** EXERCISE TEXT follows **

What I don’t understand is why NVIDIA doesn’t just configure all the functions for the GPIO header as default. When opening/exporting a GPIO pin, it’s really easy for the device driver to override that pin to be a GPIO function, even if it’s by default configured for a peripheral, and then when closing the GPIO pin, the driver can undo the GPIO override.
Yeah I’m not sure either. It wouldn’t be too bad if you could just let u-boot load the dtb from /boot and pass it to the kernel as other platforms do but the whole TegraBoot → cboot → u-boot 12 partition thing just makes the process overly complex.
@gtj, so I tried your approach and wanted to enable spi1/spidev0.0 but I ended up with both enabled and not working anyway:
root@jetson:/home/jetson# sudo cat /sys/kernel/debug/tegra_gpio
Name:Bank:Port CNF OE OUT IN INT_STA INT_ENB INT_LVL
A: 0:0 64 40 40 24 00 00 000000
B: 0:1 80 80 80 00 00 00 000000
C: 0:2 18 18 18 00 00 00 000000
root@jetson:/home/jetson# ls /dev/spi*
/dev/spidev0.0 /dev/spidev0.1
root@jetson:/home/jetson/Work/spi# ./spidev_test -D /dev/spidev0.0
spi mode: 0x0
bits per word: 8
max speed: 500000 Hz (500 KHz)
root@jetson:/home/jetson/Work/spi#
root@jetson:/home/jetson/Work/spi# ./spidev_test -D /dev/spidev0.1
spi mode: 0x0
bits per word: 8
max speed: 500000 Hz (500 KHz)
root@jetson:/home/jetson/Work/spi#
I’ve created an SD card image based on Tegra_Linux_Sample-Root-Filesystem_R32.2.1_aarch64.tbz2
that has spidev0.0 and spidev0.1 enabled. It also has the Tegra XUSB driver included in the kernel which should allow using a USB drive as the root filesystem.
Please test before using in production!
EDIT: Oops, there was an issue with that build. I’ve removed it for now.
thanks for your time on this.
and excuse my ignorance: are spidev0.0 and spidev0.1 both related to the SPI0 signals on the expander?
I’d like to avoid use of the SPI1 signals for now.
where can I find the ‘gpioinfo’ tool?
on spidev_test, I was using the code from the kernel, not the one from rpi fork, that’s why I couldn’t see the actual transfer. using verbose (-v) was showing it was working.
Both spi controllers are configured BUT only spi0 has spidev attached to it. So that’s spidev0.0 and spidev0.1. The pins assigned to spi1 should be free for other uses unless you attach a device driver to it.
The “gpiod” package has the gpio tools in it.
The spi bus on my Nano communicates with a 3D printer controller board. The controller board handles all the motion control stuff and the Nano handles all the admin stuff.
cool! thanks for the image and tool.

** End of EXERCISE TEXT **
** RECORDED DATA follows **

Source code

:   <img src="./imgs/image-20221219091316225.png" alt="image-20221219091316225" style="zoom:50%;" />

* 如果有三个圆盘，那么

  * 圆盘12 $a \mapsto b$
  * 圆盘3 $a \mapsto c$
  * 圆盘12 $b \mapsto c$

** End of RECORDED DATA **

* **WORK TASK 1**:
In the forum thread about SPI on the Jetson, why did the user not see the actual transfer when running spidev_test?
* **WORK TASK 2**:
Carry on the forum thread about SPI on the Jetson from where it stops.
The listing comes from a different source than the forum thread above it.

* **RESPONSE 1**:
The user had been running the spidev_test code from the kernel, not the version from the rpi fork, so the transfer itself wasn't displayed. Running it with the verbose option (-v) showed that it was working.

* **RESPONSE 2**:
the tool is definitely good to have as a quick approach to enable spi straight from the nano itself.
any chance it could be combined with this https://github.com/rt-net/JetsonNano_DT_SPI/ to build everything needed (the 4 images) on the nano itself or is cross-compiling the only option?
That’s a good question. I’d need to pick apart the things in L4T that would be required to build the images. That would include the kernel but at least you don’t have to actually compile the kernel, just the dtbs. I can give it a try.
Yep. Just for SPI, you don’t have to build the kernel or modules themselves (thankfully), just the DTBs which takes only a few seconds. Building the kernel and modules on the Nano is a pretty serious time investment. :)
The L4T package has everything needed to create the signed images but there’s no out of the box way to flash them directly to the running sdcard. It’s easy enough using ‘dd’ though. Just have to create a script to do it.
I have some bad news regarding the image. it seems it is incomplete as I get errors while trying to build the inference engine from https://github.com/dusty-nv/jetson-inference
upon cmake, I get these:
CUDA_TOOLKIT_ROOT_DIR not found or specified
– Could NOT find CUDA (missing: CUDA_TOOLKIT_ROOT_DIR CUDA_NVCC_EXECUTABLE CUDA_INCLUDE_DIRS CUDA_CUDART_LIBRARY)
[…]
CMake Error: The following variables are used in this project, but they are set to NOTFOUND.
Please set them or make sure they are set and tested correctly in the CMake files:
CUDA_CUDART_LIBRARY (ADVANCED)
[…]
CUDA_TOOLKIT_INCLUDE (ADVANCED)
it might have something to do with missing repo: file:/var/cuda-repo-10-0-local-10.0.326 as I was seeing a Not Found on ‘apt update’.
I don’t get these errors with the original image.
anyway, I’d say leave this for now since it is possible to dd the images to enable SPI.